# Master key blank



## Guest (Dec 8, 2002)

Hi everyone,

anybody knows where I can buy online original master key blank with Nissan logo on it ? Or going to the dealer is the only option ?

Thanks,
Vitali.


----------



## wes (Apr 30, 2002)

*Key*

Most of the key blanks I have seen on-line are Nismo blanks or chrome blanks. If they are what you want you can find them on ebay if you do a search. The Genuine Nismo key can be found at mossyperformance.com. 

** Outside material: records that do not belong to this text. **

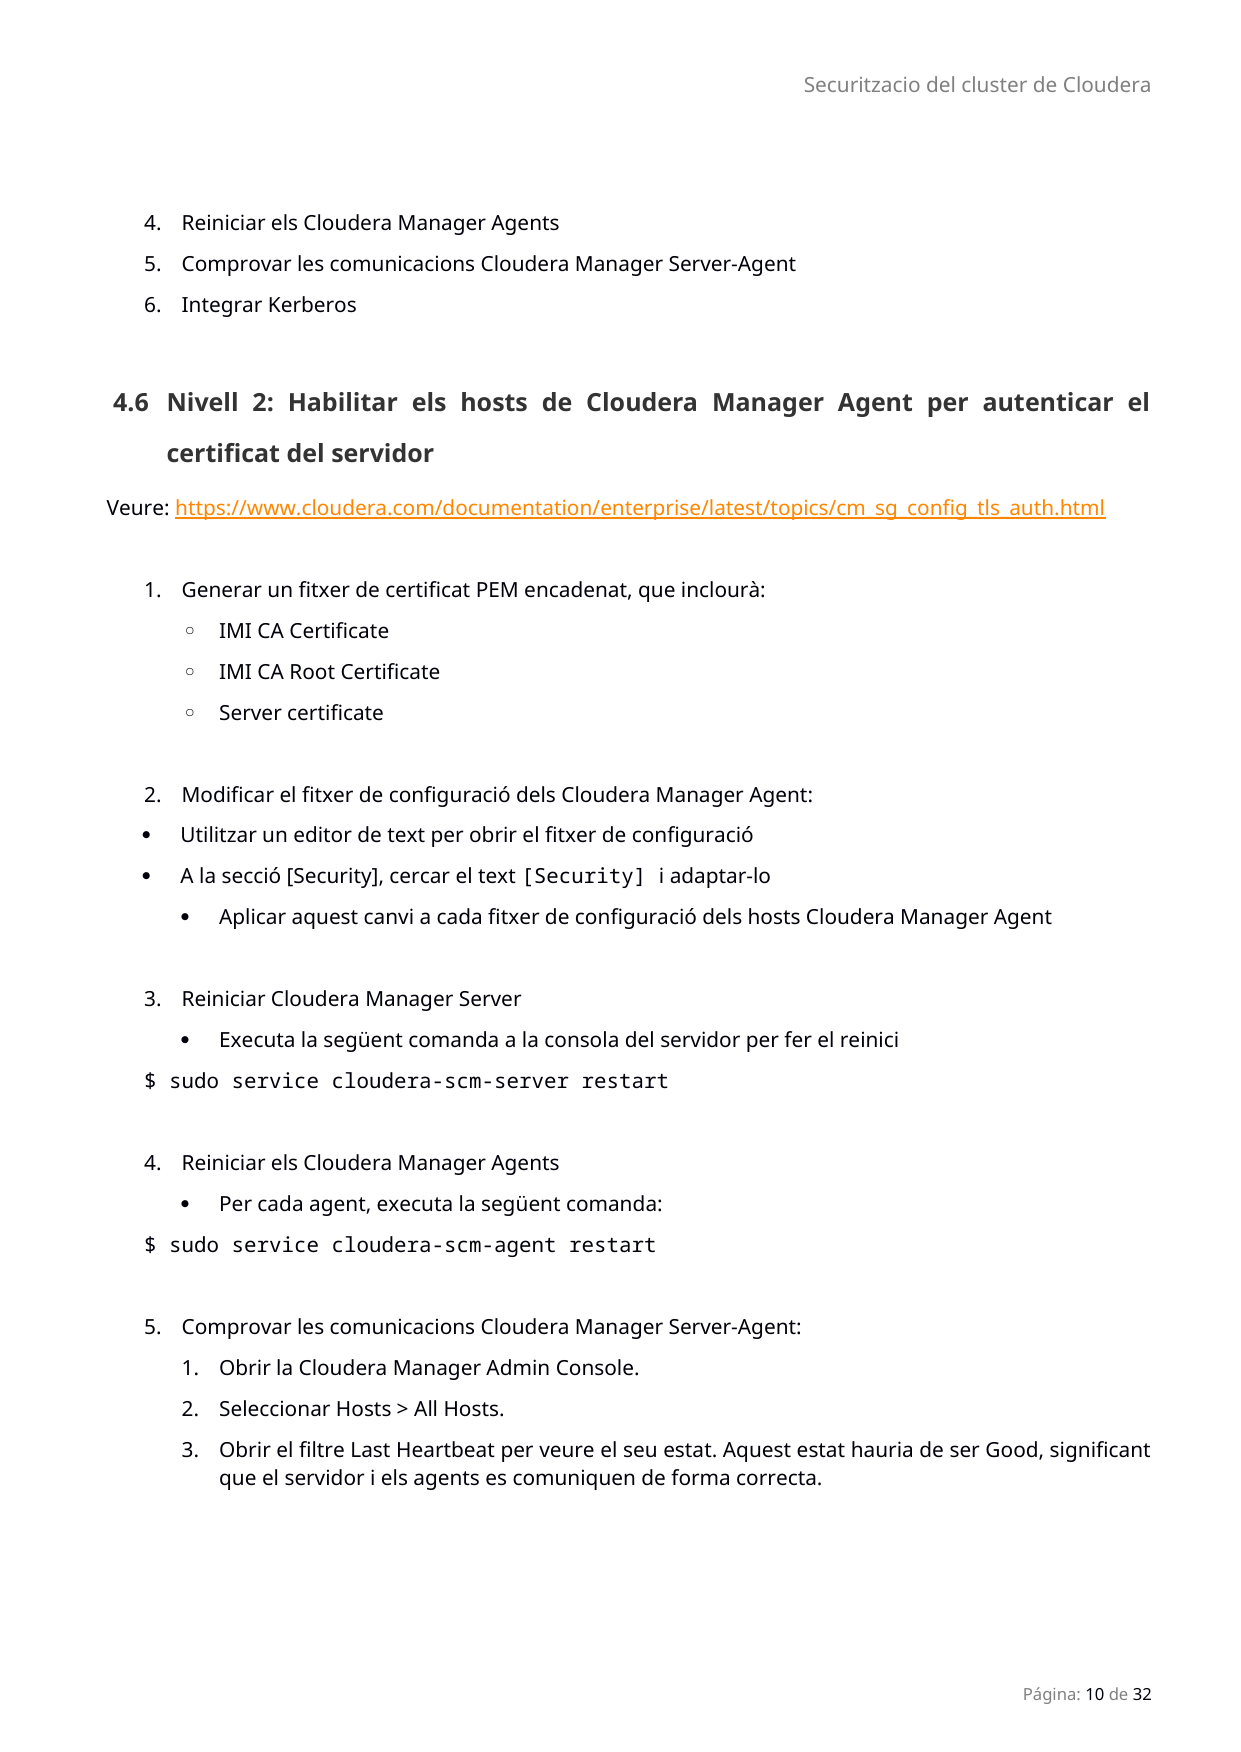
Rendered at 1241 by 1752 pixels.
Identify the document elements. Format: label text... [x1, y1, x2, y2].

list Obrir la Cloudera Manager Admin Console. [181, 1353, 1152, 1381]
list Server certificate [181, 698, 1152, 726]
list Integrar Kerberos [144, 290, 1152, 319]
list Comprovar les comunicacions Cloudera Manager Server-Agent [144, 249, 1152, 278]
list Reiniciar els Cloudera Manager Agents [144, 1148, 1152, 1177]
text $ sudo service cloudera-scm-agent restart [144, 1230, 1152, 1258]
list A la secció [Security], cercar el text [Security] i adaptar-lo [143, 862, 1152, 890]
list Utilitzar un editor de text per obrir el fitxer de configuració [143, 821, 1152, 849]
list Modificar el fitxer de configuració dels Cloudera Manager Agent: [144, 780, 1152, 808]
list Executa la següent comanda a la consola del servidor per fer el reinici [181, 1025, 1152, 1054]
text $ sudo service cloudera-scm-server restart [144, 1066, 1152, 1095]
list Reiniciar els Cloudera Manager Agents [144, 208, 1152, 237]
list Reiniciar Cloudera Manager Server [144, 984, 1152, 1013]
list Seleccionar Hosts > All Hosts. [181, 1394, 1152, 1422]
list Comprovar les comunicacions Cloudera Manager Server-Agent: [144, 1312, 1152, 1340]
text Veure: https://www.cloudera.com/documentation/enterprise/latest/topics/cm_sg_config_tls_auth.html [106, 493, 1152, 522]
list Obrir el filtre Last Heartbeat per veure el seu estat. Aquest estat hauria de ser Good, significant que el servidor i els agents es comuniquen de forma correcta. [181, 1435, 1152, 1492]
list IMI CA Certificate [181, 616, 1152, 644]
list Per cada agent, executa la següent comanda: [181, 1189, 1152, 1217]
list Aplicar aquest canvi a cada fitxer de configuració dels hosts Cloudera Manager Agent [181, 902, 1152, 931]
list Generar un fitxer de certificat PEM encadenat, que inclourà: [144, 575, 1152, 603]
list IMI CA Root Certificate [181, 657, 1152, 685]
subtitle Nivell 2: Habilitar els hosts de Cloudera Manager Agent per autenticar el certificat del servidor [106, 385, 1152, 470]
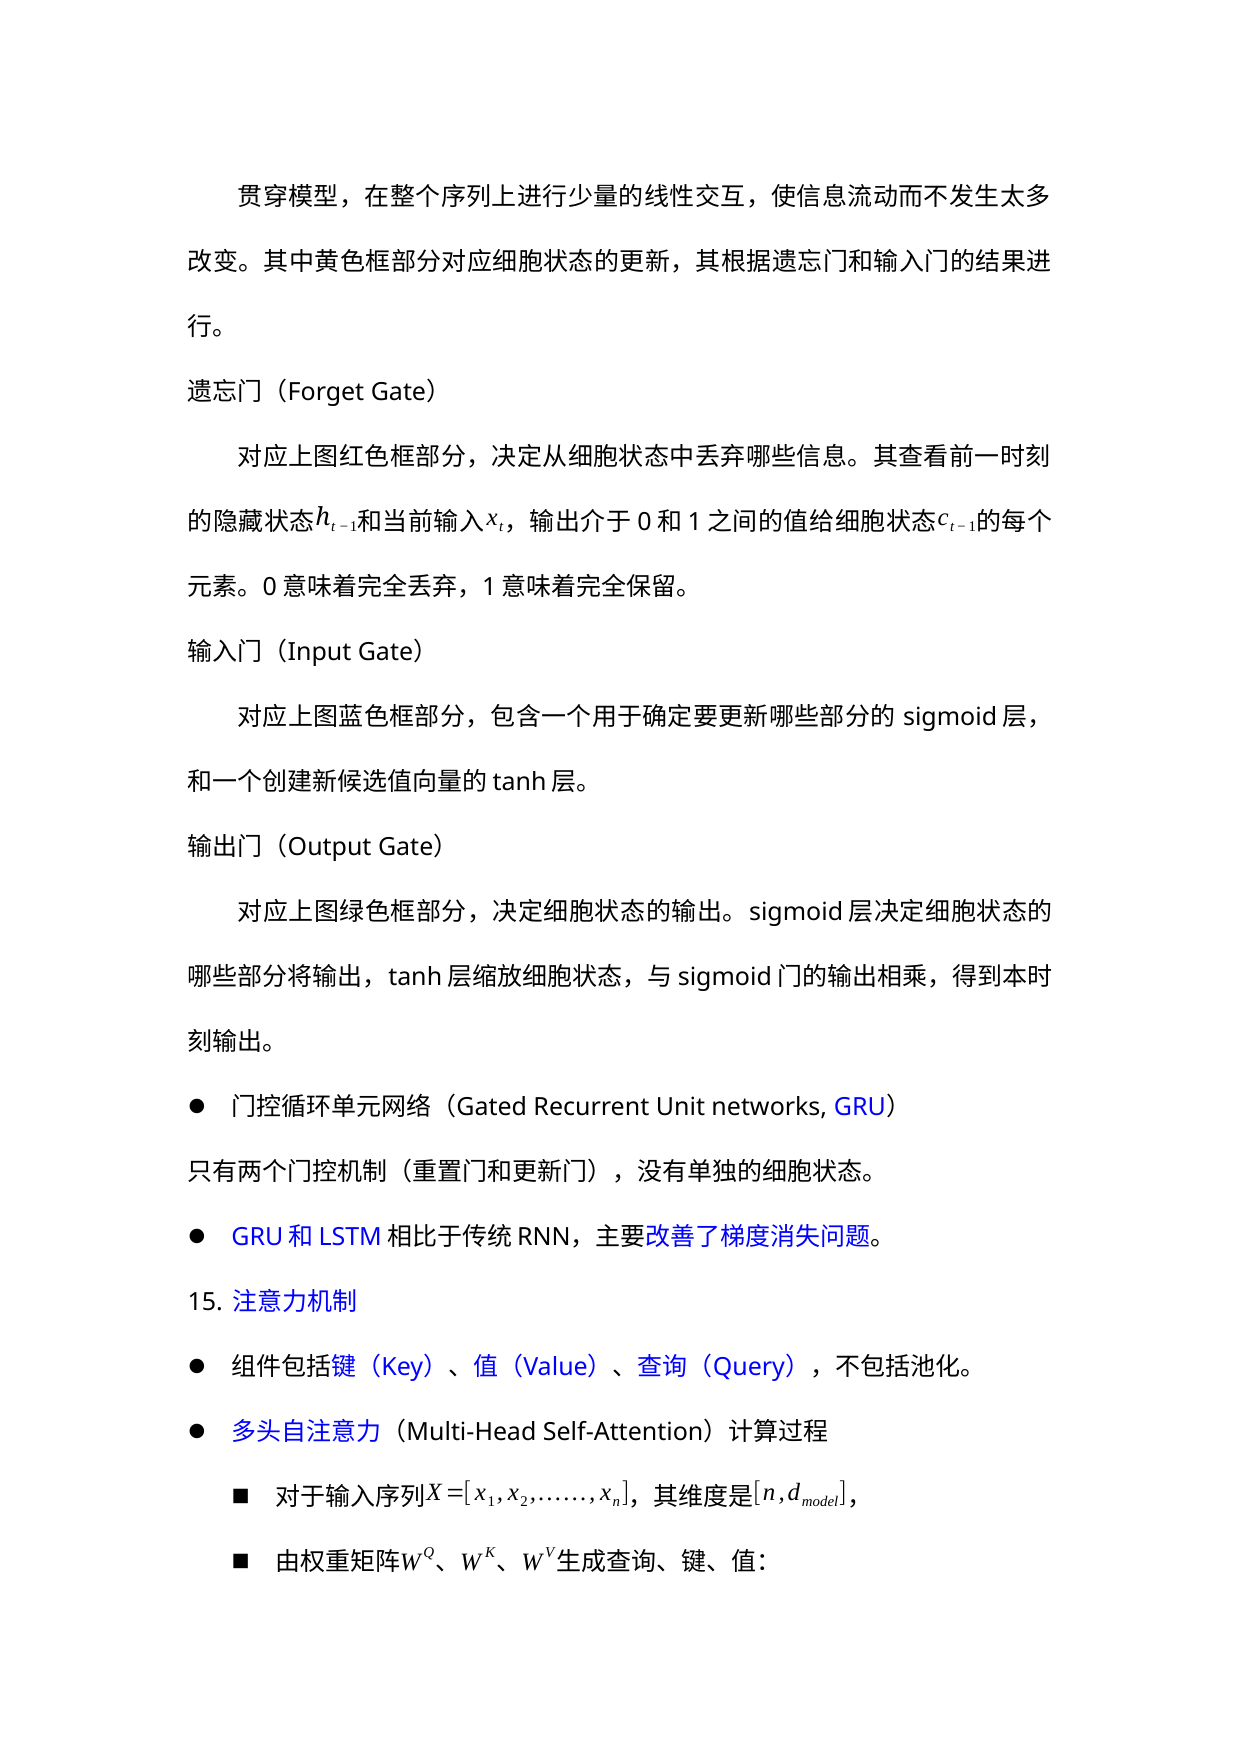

Otherwise the dealer has them, I believe most key makers have Nissan STYLE blanks, they are the same shape as the factory but they are lacking the Nissan logo.


----------



## Guest (Dec 8, 2002)

Thanks wes,

I know about Nismo blanks, but I wanted the key with Nissan logo. So I think the dealer is where I should go.

Vitali.


----------



## Ninety-Nine SE-L (May 5, 2002)

hahaha, check this out. I just bought one:








butterfly style key.


----------



## andre (Apr 30, 2002)

Is it functional?  (butterfly)


----------



## mavenali (Nov 22, 2002)

I found a site the other night that sells gold and silver keys w/ the black NISMO symbol w/ red cirle for O --- Im at work right now so not sure where the sight is but i will post later tonite and give you the address. -- the only problem is you're gonna have to translate japanese yen into what ever the dollar would be....


----------



## Gimp (Jun 9, 2002)

This, I THINK, is what Mavenali is talking about. They're kinda pricey. Around $45-55 per key.


----------



## Gimp (Jun 9, 2002)

http://www.courtesyparts.com/Mercha...n=PROD&Store_Code=CP&Product_Code=KEY01-WTF01


----------



## mavenali (Nov 22, 2002)

Timbo.. thats exactly what i was talking about... love that key.. but didn't know it cost tht much..


----------



## nak1 (May 17, 2002)

you can get the Nissan key blank already cut for you car if you go to the dealer. I think its like $15 dollars. They refrence your VIN and cut you a key. Make sure you have proof of ownership though... they shouldnt cut it unless you do. I will be doing this tomorrow.


----------



## Guest (Dec 11, 2002)

*Switchblade*

Anyone know if Nissans can get those cool switchblade keys? 

I have seen VW's with em


----------



## Niss200SXGTR (May 31, 2002)

no


----------



## JZK316 (Sep 18, 2002)

You can get a GTR one from motorex.net .


----------